**Action item**
Give the number of lines in the data below where the word "feira" appears, and nothing besides.

################

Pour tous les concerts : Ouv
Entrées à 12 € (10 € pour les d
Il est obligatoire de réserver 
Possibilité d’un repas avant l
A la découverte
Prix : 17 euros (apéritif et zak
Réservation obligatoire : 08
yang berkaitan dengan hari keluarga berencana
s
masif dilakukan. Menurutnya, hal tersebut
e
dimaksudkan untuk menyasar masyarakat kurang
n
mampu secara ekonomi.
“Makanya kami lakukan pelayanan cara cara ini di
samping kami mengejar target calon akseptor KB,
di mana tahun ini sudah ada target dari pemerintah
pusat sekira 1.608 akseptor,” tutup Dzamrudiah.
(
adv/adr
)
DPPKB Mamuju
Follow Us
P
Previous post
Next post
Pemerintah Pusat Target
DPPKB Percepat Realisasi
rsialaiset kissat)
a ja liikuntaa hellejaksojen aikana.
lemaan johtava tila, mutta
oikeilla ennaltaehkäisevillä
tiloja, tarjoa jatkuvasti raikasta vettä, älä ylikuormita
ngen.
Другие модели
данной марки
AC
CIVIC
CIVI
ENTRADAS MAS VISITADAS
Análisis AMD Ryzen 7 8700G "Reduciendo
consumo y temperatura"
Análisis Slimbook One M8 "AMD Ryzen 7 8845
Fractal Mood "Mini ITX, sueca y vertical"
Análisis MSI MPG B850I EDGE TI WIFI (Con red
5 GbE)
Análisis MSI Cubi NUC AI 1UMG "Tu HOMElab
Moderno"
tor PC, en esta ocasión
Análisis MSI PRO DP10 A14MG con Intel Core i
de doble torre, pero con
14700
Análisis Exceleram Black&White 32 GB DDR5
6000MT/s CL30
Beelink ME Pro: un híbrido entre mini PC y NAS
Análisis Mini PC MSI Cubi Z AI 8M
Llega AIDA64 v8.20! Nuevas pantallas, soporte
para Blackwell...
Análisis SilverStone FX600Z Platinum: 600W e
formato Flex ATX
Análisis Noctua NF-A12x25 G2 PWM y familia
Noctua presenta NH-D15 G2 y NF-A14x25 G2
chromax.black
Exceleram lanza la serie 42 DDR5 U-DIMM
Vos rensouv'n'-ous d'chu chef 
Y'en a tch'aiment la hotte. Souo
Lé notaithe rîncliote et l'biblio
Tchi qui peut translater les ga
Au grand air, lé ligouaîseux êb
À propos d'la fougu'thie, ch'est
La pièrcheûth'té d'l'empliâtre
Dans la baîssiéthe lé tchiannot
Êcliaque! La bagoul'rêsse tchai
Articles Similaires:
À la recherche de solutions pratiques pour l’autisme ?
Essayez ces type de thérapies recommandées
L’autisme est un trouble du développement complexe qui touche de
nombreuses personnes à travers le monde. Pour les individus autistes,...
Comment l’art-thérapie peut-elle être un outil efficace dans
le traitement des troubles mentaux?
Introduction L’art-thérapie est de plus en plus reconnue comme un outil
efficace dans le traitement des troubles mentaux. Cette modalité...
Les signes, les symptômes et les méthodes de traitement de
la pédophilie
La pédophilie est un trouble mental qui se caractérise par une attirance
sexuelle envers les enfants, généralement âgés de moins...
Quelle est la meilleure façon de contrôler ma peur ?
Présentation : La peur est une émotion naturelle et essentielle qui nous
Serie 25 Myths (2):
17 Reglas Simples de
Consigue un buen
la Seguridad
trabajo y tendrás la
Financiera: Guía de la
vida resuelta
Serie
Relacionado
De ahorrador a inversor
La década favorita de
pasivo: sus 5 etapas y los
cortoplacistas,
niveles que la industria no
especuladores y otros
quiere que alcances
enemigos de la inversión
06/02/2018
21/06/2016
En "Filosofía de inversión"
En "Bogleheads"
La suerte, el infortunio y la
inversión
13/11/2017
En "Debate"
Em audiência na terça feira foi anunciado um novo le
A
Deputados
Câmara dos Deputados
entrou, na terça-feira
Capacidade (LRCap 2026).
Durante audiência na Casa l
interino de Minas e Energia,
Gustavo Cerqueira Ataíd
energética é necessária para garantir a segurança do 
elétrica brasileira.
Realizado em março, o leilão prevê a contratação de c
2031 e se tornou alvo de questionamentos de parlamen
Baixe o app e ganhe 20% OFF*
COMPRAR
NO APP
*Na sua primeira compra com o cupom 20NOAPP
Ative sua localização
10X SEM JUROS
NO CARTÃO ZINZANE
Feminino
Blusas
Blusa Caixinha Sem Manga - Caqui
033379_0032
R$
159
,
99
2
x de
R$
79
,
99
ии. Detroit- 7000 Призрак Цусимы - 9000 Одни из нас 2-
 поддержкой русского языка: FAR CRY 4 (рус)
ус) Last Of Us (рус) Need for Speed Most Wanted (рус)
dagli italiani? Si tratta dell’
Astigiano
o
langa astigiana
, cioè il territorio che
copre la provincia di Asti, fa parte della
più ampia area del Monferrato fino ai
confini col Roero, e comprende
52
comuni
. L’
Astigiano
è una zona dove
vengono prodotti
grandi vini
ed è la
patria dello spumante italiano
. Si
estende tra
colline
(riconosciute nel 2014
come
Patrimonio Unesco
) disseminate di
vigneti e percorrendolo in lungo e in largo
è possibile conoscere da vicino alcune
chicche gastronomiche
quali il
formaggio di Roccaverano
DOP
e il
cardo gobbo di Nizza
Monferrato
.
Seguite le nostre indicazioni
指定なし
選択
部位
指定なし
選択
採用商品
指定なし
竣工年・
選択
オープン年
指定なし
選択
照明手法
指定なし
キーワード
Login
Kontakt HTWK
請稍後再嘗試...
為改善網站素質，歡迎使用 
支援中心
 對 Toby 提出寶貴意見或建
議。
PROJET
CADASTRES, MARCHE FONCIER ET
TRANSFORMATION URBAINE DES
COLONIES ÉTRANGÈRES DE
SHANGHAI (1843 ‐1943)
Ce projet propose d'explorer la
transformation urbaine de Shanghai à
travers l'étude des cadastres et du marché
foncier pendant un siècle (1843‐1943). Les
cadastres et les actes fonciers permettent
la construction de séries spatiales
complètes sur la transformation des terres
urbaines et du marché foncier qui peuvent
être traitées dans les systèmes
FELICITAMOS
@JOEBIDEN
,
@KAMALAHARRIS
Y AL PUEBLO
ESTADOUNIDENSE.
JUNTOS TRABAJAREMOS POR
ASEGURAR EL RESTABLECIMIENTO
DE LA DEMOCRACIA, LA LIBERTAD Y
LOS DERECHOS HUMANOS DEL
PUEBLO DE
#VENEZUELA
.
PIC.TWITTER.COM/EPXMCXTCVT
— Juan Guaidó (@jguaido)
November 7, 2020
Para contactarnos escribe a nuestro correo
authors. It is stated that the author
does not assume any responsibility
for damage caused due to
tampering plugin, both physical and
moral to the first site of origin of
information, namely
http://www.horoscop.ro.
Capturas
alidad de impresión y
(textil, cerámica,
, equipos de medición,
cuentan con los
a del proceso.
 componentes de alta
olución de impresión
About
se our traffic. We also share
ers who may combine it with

################

**Answer section**
2